The changing face of our La Gomera paradise

Last week, my regular column, now in its 25th year, returned to the Outdoor page after appearing in the County supplement since August 2012.

The changing face of our La Gomera paradise

In the interim, I merrily rambled over hill and dale in 14 different counties gathering walks for weekly publication in this space. Ah, the joy of walking!

In composing 120-plus itineraries, there would seem to be hardly a loop, bohreen or byway that I haven’t explored, usually with the help of Blessed Maria the Navigator (my wife, a map-reader of consummate skill and divine forbearance).

We have learned history galore; it is everywhere, on every Irish landscape. We have stumbled upon places of great beauty not previously known and have gazed in awe upon scenes of majesty to rival any on this earth.

Topping a ridge on the Beara or Macgillicuddy mountains, we, like Cortez and his men upon first seeing the vast Pacific, have “Look’d at each other with a wild surmise — Silent, upon a peak in Darien.”

Last month, we spent a fortnight on the unspoiled Canary island of La Gomera, our home-from-home. Happily, some damaged parts of the World Heritage forest, relicts of Europe’s primeval woodland, have begun to recover after the devastating fire of 2012.

On Gomera, tourism hasn’t taken over; indigenous life carries on. The sprawling high-rise resorts and square kilometres of apartment blocks of Tenerife or Gran Canaria are absent. In the Valle Gran Rey all but a few building left over from the 1960s are no more than two or three storeys tall and surrounded by greenery.

One can still be woken by cockcrow from the chicken-run behind the main roundabout (there are two, but parking is allowed only on the one aforementioned). A week before Christmas, guests at the best hotel (in the valley there are two, and one ‘bijou’) could have witnessed the birth of twin lambs in a pen adjoining the rear of the premises.

The major change in our 34 years experience is the replacement of many lowland banana plantations by neat and productive market gardens supplying the approximately 30, largely family-owned, restaurants catering for visitors that come seeking relaxation, fresh food and fresh air. Chickens, like the fruit and veg, are home-grown, and the eggs have dark yellow yolks. The fish come straight from the boats. Weather allows fishing most days, and the rich, volcanic soil delivers two or three crops a year, including spuds of delicious varieties.

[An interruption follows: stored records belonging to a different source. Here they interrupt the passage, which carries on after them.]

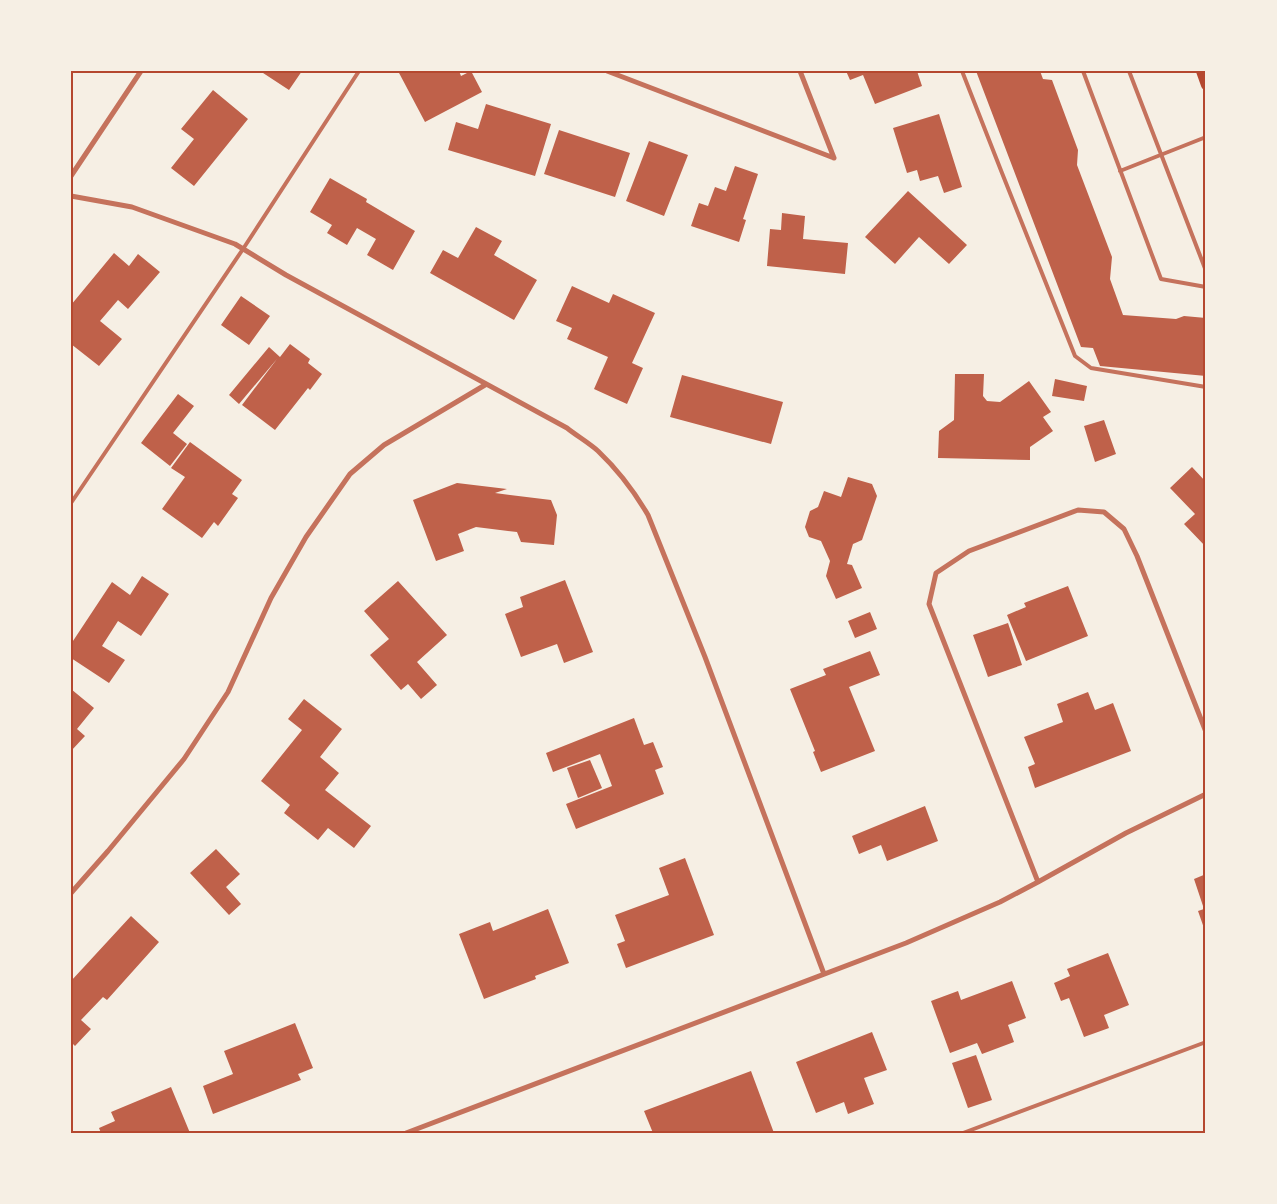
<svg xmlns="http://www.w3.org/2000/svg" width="1277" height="1204" font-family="'Exo 2',sans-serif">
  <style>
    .building { fill: #bf614a }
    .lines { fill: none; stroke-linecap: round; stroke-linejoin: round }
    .service { stroke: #c5725c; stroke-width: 4 }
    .minor { stroke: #c5725c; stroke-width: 5 }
    .secondary { stroke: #b5482f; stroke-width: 10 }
    .neatline { fill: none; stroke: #b5482f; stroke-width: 2 }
  </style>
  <rect width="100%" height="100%" fill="#f6efe4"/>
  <!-- building -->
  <path class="building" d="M 260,71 L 302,71 L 289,90 Z
    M 398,71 L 459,71 L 461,76 L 471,71 L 482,92 L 425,122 Z
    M 846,71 L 917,71 L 922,86 L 875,104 L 863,75 L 850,80 Z
    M 976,71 L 1040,71 L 1043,79 L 1052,80 L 1078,150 L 1077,165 L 1112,257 L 1110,279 L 1123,315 L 1176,319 L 1184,316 L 1206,318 L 1206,376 L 1100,366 L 1093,348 L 1081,347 Z
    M 213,90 L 248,119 L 194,186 L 171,168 L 194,139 L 181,129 Z
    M 486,104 L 551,124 L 535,176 L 448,150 L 456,122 L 478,129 Z
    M 939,114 L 962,187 L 944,193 L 938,176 L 920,181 L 917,170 L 907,173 L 893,128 Z
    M 559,130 L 630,153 L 615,197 L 544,174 Z
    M 649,141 L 688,155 L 664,216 L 626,201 Z
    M 735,166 L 758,174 L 743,219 L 746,220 L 739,242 L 691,226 L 699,203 L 708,206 L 715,187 L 726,191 Z
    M 330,178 L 367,199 L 366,202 L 415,231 L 393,270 L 367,255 L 376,239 L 357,228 L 347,245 L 327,233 L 332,225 L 310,212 Z
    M 908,191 L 967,245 L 949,264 L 919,237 L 895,264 L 865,237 Z
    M 782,213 L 805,216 L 803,239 L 848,243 L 845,274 L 767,266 L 770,229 L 781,230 Z
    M 476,227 L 502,241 L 494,255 L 537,280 L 514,320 L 430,273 L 443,250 L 458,258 Z
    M 114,253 L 129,266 L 138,254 L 160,272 L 128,309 L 118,300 L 100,321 L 122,339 L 99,366 L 71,344 L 71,305 Z
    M 572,286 L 609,303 L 613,294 L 655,313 L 632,363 L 643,368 L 627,404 L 594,389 L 608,357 L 567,339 L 572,328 L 556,321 Z
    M 241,296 L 270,316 L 249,345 L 221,325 Z
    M 290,344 L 310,359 L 308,363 L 322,374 L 310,390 L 308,388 L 275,430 L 242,405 L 277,359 L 239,404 L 229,395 L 269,347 L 280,357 Z
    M 955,374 L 984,374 L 983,396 L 987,401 L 1000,402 L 1029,381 L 1051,412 L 1043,417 L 1053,431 L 1030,447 L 1030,460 L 938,458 L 939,431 L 954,420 Z
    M 682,375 L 783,402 L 771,444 L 670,417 Z
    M 1055,379 L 1087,386 L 1084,401 L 1052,396 Z
    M 178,394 L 194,406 L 173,433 L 187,444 L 170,466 L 141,443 Z
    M 1104,420 L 1116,454 L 1095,462 L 1084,426 Z
    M 190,442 L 242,480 L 232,494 L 238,498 L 218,526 L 214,522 L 202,538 L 162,509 L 185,477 L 171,468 Z
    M 1192,467 L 1206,482 L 1206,547 L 1184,524 L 1195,514 L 1170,488 Z
    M 848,477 L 872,484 L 877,496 L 862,540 L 853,544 L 847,564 L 852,565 L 862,588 L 836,599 L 826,576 L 830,561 L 821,541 L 809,537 L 805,527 L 810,511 L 818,507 L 824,491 L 841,497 Z
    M 457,483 L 507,489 L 495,493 L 551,500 L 557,515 L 554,545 L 521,542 L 517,532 L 476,527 L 458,534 L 464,551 L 436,561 L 413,500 Z
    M 142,576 L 169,594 L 141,636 L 118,621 L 102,646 L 125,660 L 109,683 L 71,658 L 71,644 L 112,582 L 130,595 Z
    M 565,580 L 593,652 L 564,663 L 557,644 L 521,657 L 505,614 L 523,607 L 520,597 Z
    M 398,581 L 447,635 L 417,662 L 437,685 L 421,699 L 408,684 L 401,690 L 370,655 L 389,639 L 364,611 Z
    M 1068,586 L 1088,636 L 1026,661 L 1007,615 L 1026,607 L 1024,603 Z
    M 870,612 L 877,629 L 855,638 L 848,621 Z
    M 1008,623 L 1022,665 L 988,677 L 973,635 Z
    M 870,651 L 880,675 L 849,687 L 875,751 L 821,772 L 813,752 L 815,751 L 790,689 L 826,675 L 823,669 Z
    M 71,689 L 94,708 L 77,729 L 85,736 L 71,751 Z
    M 1088,692 L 1095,710 L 1113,703 L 1131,751 L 1035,788 L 1028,767 L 1035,764 L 1024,737 L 1063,722 L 1057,704 Z
    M 304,699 L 342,729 L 320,757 L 339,773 L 325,790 L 371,826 L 354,848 L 328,828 L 318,840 L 284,813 L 290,805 L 261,781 L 302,730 L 288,719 Z
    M 634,718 L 644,745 L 653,742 L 663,767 L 655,770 L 664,794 L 576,829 L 566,804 L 612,786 L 600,754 L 553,772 L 546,753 Z
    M 590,760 L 602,788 L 578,798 L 567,768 Z
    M 925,806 L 938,841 L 887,861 L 881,845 L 859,854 L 852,836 Z
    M 216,849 L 240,874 L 226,887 L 241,904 L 229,915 L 190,873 Z
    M 685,858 L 714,935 L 626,968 L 617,944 L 625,941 L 615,915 L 669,895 L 659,868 Z
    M 1206,874 L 1206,931 L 1205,931 L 1198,911 L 1204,909 L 1194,879 Z
    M 548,909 L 569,963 L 535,976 L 536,979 L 484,999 L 459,934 L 490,922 L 493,931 Z
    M 131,916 L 159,942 L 107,1000 L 103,997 L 81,1020 L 91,1029 L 75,1046 L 71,1042 L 71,981 Z
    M 1108,953 L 1129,1005 L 1104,1015 L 1109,1028 L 1084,1037 L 1069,998 L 1061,1001 L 1054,983 L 1070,976 L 1067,969 Z
    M 1012,981 L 1026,1018 L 1008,1025 L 1014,1042 L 982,1054 L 977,1043 L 950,1053 L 931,1001 L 958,991 L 961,1000 Z
    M 295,1023 L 313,1068 L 298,1074 L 301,1080 L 213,1114 L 203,1086 L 233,1074 L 224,1051 Z
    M 872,1032 L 887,1070 L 864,1078 L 874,1104 L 848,1114 L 844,1102 L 816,1113 L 796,1062 Z
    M 976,1055 L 992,1100 L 968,1108 L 952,1063 Z
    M 751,1071 L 774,1133 L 653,1133 L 644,1111 Z
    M 171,1087 L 190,1133 L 101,1133 L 99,1128 L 115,1121 L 111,1112 Z"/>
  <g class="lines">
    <!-- service -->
    <path class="service" d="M 962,71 L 1002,173 L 1075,356 L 1091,368 L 1206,387
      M 1083,71 L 1161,279 L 1206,287
      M 1129,71 L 1206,271
      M 1120,171 L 1206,137
      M 71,503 L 243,249 L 359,71
      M 963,1133 L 1206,1042"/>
    <!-- minor -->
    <path class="minor" d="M 607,71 L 834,158
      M 800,71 L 834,158
      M 71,176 L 141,71
      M 71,196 L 132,207 L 235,244 L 286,275 L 567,428 C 577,436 589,443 598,451 C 618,470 634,491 648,515 L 705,657 L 824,974
      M 1038,882 L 929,604 L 936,573 L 969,551 L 1078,510 L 1104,512 L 1124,529 L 1137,556 L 1206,732
      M 71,893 L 108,851 L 184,759 L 228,692 L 271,598 L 306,537 L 350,474 L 384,445 L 485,385
      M 406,1133 L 906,943 L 1000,902 L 1038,882 L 1126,833 L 1206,794"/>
    <!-- secondary -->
    <path class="secondary" d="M 1201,71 L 1206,85"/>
  </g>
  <!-- border -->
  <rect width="1277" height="1204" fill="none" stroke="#f6efe4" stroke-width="145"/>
  <rect x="72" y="72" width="1132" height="1060" class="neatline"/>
</svg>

While bananas still dominate the mid-valley terraces, the lower plantations also now nurture orchards of young avocado, mango and papaya trees. The long-term unemployed are, apparently, roped into organic gardening courses, and are seen tilling the land in teams. I hear no complaints; there is a profit-sharing incentive, I believe.

At Sunday mass, the parish church is nowadays only half-full and that half is 50% children. Many once familiar faces are no longer to be seen at their pews, quite possibly having ‘passed on’. It is always a surprise when I am enthusiastically greeted by someone who clearly knows me well but whom I can’t ‘place’.

Memorable this time was the bearded bear of a man who approached me with open arms and a face wreathed in smiles. He was home from Venezuela, he told me, and introduced me to his wife. I knew the face but who he was, I had no idea. Later, I remembered that he was the grandson of a neighbour, a chubby kid when I’d last seen him 20 years ago.

On our final evening, we came upon an exotic and previously unencountered menu item at a restaurant near the port. Gaelic Octopus, it said. We ordered it, curious to know how this eight-legged cephalopod would be prepared in a Gaelic fashion.

It turned out to be the Pulpo a la Gallega, octopus cooked in the Galician style, one of the tastiest dishes to be enjoyed anywhere in Spain. There was no reason to tell the restaurateur that the translation wasn’t quite right. Why cheat future Irish diners of the surprise?

Irish visitors to La Gomera are few, but increasing; valderee-valderah Germans are in the majority, hill-walkers, and nature-lovers. Ms Angela Merkel favours Gomera as a place to get away from it all; I have not yet had the opportunity to approach her on the subject of our national state of chassis, but will do so when I get the chance. I will, of course, deny our responsibility for everything.